TASK REQUIREMENTS.
Of all the lines below, return only those starting with the line holding "1. List all methods with hyperparameters" and going on through the line holding "## Open Questions", exactly as written.

EXTRACTED INFORMATION.
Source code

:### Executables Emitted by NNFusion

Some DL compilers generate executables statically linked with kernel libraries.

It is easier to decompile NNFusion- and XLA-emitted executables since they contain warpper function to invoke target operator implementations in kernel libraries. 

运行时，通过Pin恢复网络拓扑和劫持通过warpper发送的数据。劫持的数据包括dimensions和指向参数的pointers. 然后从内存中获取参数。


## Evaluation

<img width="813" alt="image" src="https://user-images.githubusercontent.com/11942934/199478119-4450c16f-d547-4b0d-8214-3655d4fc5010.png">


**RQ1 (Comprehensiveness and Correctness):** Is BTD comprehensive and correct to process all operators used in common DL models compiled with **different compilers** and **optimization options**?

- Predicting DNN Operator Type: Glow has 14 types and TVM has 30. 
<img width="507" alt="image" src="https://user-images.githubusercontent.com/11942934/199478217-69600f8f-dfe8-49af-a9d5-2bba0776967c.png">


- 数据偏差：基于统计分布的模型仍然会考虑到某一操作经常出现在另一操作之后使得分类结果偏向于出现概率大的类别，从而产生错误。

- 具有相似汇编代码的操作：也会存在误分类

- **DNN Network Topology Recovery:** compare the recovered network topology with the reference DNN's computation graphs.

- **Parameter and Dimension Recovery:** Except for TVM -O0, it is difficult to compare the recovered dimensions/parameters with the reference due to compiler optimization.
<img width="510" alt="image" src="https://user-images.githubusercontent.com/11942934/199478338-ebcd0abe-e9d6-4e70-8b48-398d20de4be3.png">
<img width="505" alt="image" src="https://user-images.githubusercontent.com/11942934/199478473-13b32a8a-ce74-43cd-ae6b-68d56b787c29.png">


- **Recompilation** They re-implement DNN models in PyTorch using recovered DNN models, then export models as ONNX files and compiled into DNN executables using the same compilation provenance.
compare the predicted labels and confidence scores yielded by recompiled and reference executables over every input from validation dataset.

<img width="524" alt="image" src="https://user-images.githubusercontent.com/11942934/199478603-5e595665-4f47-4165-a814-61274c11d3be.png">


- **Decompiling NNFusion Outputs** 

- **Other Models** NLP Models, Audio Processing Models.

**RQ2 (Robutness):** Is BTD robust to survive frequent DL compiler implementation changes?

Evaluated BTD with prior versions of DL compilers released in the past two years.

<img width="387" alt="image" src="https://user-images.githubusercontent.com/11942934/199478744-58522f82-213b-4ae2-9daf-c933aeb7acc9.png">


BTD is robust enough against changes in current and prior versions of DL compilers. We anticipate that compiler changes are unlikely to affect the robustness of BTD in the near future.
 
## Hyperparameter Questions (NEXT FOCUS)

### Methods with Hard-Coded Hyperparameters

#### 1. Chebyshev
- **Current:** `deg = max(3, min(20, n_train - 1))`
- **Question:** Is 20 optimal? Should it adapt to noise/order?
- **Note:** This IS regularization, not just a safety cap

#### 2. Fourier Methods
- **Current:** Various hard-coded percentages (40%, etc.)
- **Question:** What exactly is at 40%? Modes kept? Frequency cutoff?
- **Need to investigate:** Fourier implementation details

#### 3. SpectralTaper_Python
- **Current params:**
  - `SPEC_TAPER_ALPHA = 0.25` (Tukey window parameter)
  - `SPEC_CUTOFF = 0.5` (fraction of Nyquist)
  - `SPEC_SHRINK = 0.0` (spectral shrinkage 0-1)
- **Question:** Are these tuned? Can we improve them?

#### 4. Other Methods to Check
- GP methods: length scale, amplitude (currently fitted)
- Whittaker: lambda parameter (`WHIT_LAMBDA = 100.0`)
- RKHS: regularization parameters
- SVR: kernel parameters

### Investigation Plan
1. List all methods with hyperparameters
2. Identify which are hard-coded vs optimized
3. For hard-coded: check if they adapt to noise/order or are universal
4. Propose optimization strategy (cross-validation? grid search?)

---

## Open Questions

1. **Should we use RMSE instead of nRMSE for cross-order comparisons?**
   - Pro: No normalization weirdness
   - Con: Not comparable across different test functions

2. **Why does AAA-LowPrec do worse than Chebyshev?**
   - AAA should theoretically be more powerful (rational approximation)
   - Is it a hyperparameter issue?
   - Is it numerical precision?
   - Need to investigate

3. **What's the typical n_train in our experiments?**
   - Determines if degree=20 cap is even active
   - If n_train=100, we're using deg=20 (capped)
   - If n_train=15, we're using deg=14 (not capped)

WORKED SOLUTION.
1. List all methods with hyperparameters
2. Identify which are hard-coded vs optimized
3. For hard-coded: check if they adapt to noise/order or are universal
4. Propose optimization strategy (cross-validation? grid search?)

---

## Open Questions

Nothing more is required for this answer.